Participants will expect to come away from the talk with:
- An overview of the current threats to Supply Chain Security with a focus on OSS
- How we have developed our custom malware detection pipeline
- The general results and common malware types in open source package repositories
- How we played Among Us with an adversary setting up a honeypot targeted malware which resulted in a surprising twist!
- What future work Snyk are performing to detect more malware and help clean up repos!
In the breakout session we host an interactive session where dive deep into the reverse engineering process and results from the custom malware from the previously mentioned targeted dependency confusion campaign, followed by an open discussion regarding additional details on our ongoing future detection efforts, areas of improvement, follow-up research and general Q&A.
Bio: Elliot Ward
Elliot is a security researcher @ Snyk, with many years working on application security and offensive security topics. Elliot is from the United Kingdom but has been living in Zurich now for 5 years. He enjoys hacking, craft beer, cats, skateboarding and snowboarding.

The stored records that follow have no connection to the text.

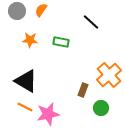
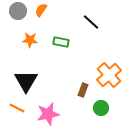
gray circle: moved 1 px right
black triangle: rotated 30 degrees clockwise
orange line: moved 8 px left, 1 px down
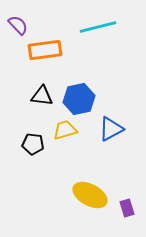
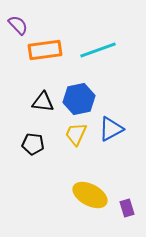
cyan line: moved 23 px down; rotated 6 degrees counterclockwise
black triangle: moved 1 px right, 6 px down
yellow trapezoid: moved 11 px right, 4 px down; rotated 50 degrees counterclockwise
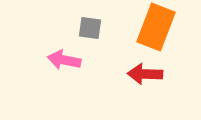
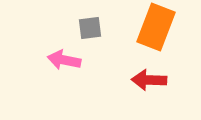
gray square: rotated 15 degrees counterclockwise
red arrow: moved 4 px right, 6 px down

A Tale of Securing Containerized Workloads at Scale
In this talk, we tell the story of how we secure our containerized workloads at Datadog. We start by laying out the real-world threats to Kubernetes environments in 2022, showcasing some recent incidents and malware in the wild, as well as challenges in securing containers’ supply chain and ensuring their provenance. Then, we dive into the approaches we evaluated and took to gain visibility and ensure no dangerous workloads run in our clusters – which, unsurprisingly, is not straightforward when your “customer” is a fast-moving engineering team of more than a 1’000 engineers. We discuss how using the same, consistent rule set across different stages of the deployment lifecycle helps gaining consistency and trust from other teams. In particular, we showcase how to treat security rules as code, including with tests and a continuous integration (CI) pipeline, and discuss how to balance the “cost of false positives”‚ with the “risk of false negatives” depending on the environment you operate in.
Throughout the talk, we advocate for a pragmatic, threat-informed and risk-based approach to securing Kubernetes clusters without the hype. For every rule we implement, it’s critical that we, as security engineers, are able to demonstrate the attacks it prevents or detects backed with real-world data. We also discuss the operating model of providing security “as a platform”, acting as enablers for engineering teams to ship secure workloads fast.
No matter whether you run one or a hundred clusters, you will walk away with actionable insights on how – and especially why – to secure containerized workloads in an engineering-heavy environment.
Bio: Tommy McCormick – @jan0ski_
Tommy works as a security engineer at Datadog. He’s passionate about threat detection and securing containerized workloads, applying pragmatic, threat-informed security controls at scale and ensuring that “shifting security left” isn’t just a buzzword.